When first introduced to the Nimble Adaptive Flash platform, people sometimes miss a key element that differentiates it from others in the market. CASL™ (Nimble’s Cache-Accelerated Sequential Layout) architecture, which accelerates write performance using a (deterministically) sequential layout, is often confused with architectures that use a write cache to accelerate writes. At first glance, some similarities may be observed between write cache and sequential layout; but if you dig deeper, they are fundamentally different approaches with very different outcomes.

Here is a set of illustrations that should clarify the differences. On the left is a traditional storage architecture where logical block addresses (LBAs) map to fixed physical locations on disk (numbered 1 to 100 for simplicity); on the right is Nimble’s CASL file system with no predetermined mapping of LBAs to physical locations. You’ll notice that there aren’t even any block boundaries because CASL supports variable block sizes. The little rectangle at the top is meant to represent the write cache or non-volatile memory. In each case, imagine that there are 10 incoming random writes into the system (with logical addresses in random order).

Incoming writes held in non-volatile memory/cache

The two systems now behave differently. The write cache looks for opportunities to re-order blocks so that the logical addresses are in sequence. CASL, on the other hand, doesn’t bother with logical addresses; it just assembles a large set of blocks into a large physical stripe.

CASL assembles a large set of blocks into a large physical stripe.

Here’s the final outcome: Notice that the block addresses on the left have been re-ordered as well as possible based on the cache contents. The stripe on the right is still in a jumbled logical order, but as we’ll see in the next step, that doesn’t matter. As a bonus, it has been compressed to save space on disk (and flash) using inline compression.

Afterwards, it’s time to drain the cache/NVRAM to the disk layer. Thanks to the re-sorting, the cache on the left has managed to reduce what would have been 10 random writes down to 7 random writes (because some blocks are now grouped together and can be written as one operation) – in this example, a 30 percent improvement. CASL, on the other hand, has managed to reduce all random write operations into one (regardless of the logical address sequencing) – a 10x improvement.

CASL reduces all random write operations into one.

And here’s how it all looks once it’s on disk; you can see how the illustration on the left uses more write operations to update random physical locations.

Traditional storage layout uses more write operations to update random physical locations.

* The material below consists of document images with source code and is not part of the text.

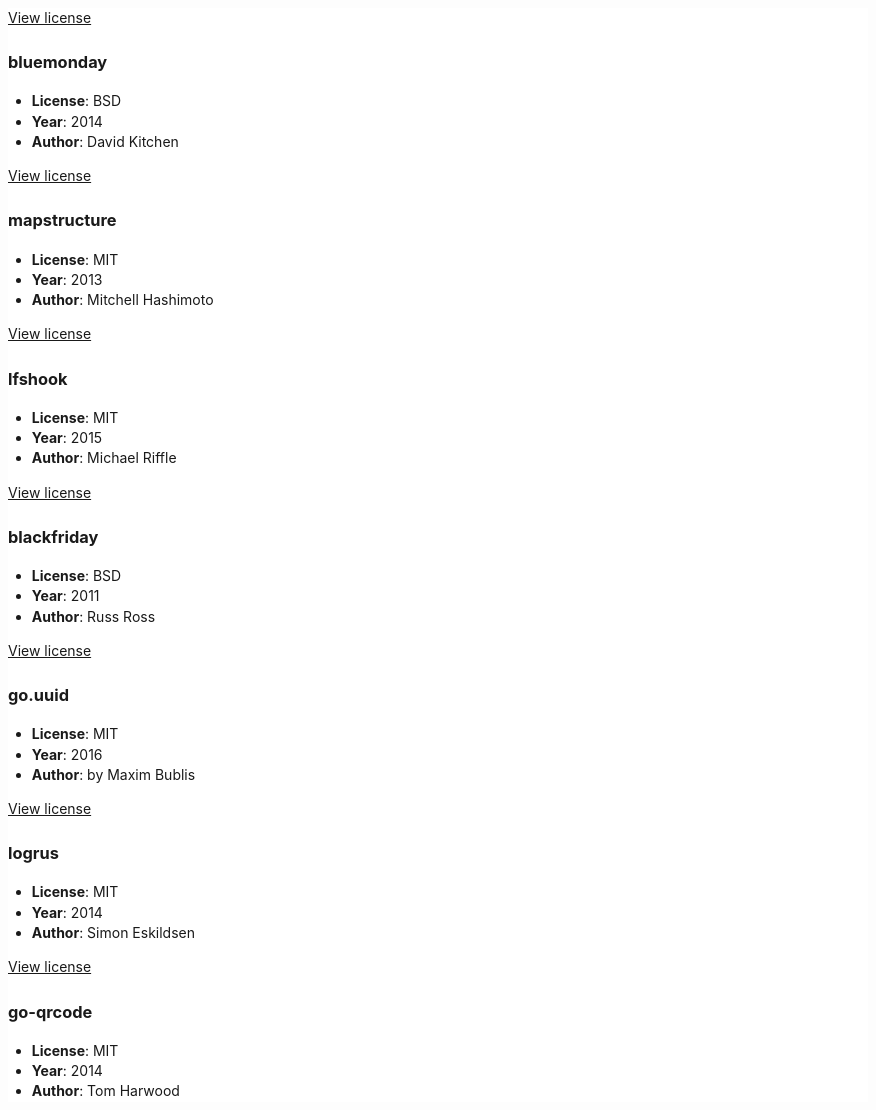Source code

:[View license](api/vendor/github.com/lib/pq/LICENSE.md)

### bluemonday

 - **License**: BSD
 - **Year**:    2014
 - **Author**:  David Kitchen

[View license](api/vendor/github.com/microcosm-cc/bluemonday/LICENSE.md)

### mapstructure

 - **License**: MIT
 - **Year**:    2013
 - **Author**:  Mitchell Hashimoto

[View license](api/vendor/github.com/mitchellh/mapstructure/LICENSE)

### lfshook

 - **License**: MIT
 - **Year**:    2015
 - **Author**:  Michael Riffle

[View license](api/vendor/github.com/rifflock/lfshook/LICENSE)

### blackfriday

 - **License**: BSD
 - **Year**:    2011
 - **Author**:  Russ Ross

[View license](api/vendor/github.com/russross/blackfriday/LICENSE.txt)

### go.uuid

 - **License**: MIT
 - **Year**:    2016
 - **Author**:  by Maxim Bublis

[View license](api/vendor/github.com/satori/go.uuid/LICENSE)

### logrus

 - **License**: MIT
 - **Year**:    2014
 - **Author**:  Simon Eskildsen

[View license](api/vendor/github.com/sirupsen/logrus/LICENSE)

### go-qrcode

 - **License**: MIT
 - **Year**:    2014
 - **Author**:  Tom Harwood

Now that we know how they work, the table below summarizes the key attributes of the two illustrations. It should be pretty clear by now that they are very different approaches. A write cache attempts to reduce load on the back-end storage layer by absorbing some of the “randomness” in a front-end cache. CASL, on the other hand, fundamentally speeds up the back-end storage layer by exploiting the asymmetry in its physical characteristics (random vs sequential).


Write Cache

Sequential Layout

Goal Attempt to re-sort block addresses in cache to reduce load on back-end disks. Accelerate back-end disks by turning random IO into sequential IO (low RPM disks are about 25,000 times faster at ingesting sequential IO compared with random IO).
Cache size impact The larger the better (to create more opportunities for re-sorting), but practically limited by cost because write caches are far more expensive than back-end disk. Not a big factor. What matters is how fast you can drain writes to the disk layer.
Benefit Deends on cache size and workload, but usually, the cache comprise a tiny fraction of disk back-end and so keeps filling up quickly, limiting re-sorting opportunities. The benefit is generally small enough that performance is still dictated by number of disks on the back-end. Large (30x-200x) and deterministic (doesn’t depend on workload). Exact gain is limited by CPU horsepower to drain large stripes to disk. Refer to the CPU blog for examples.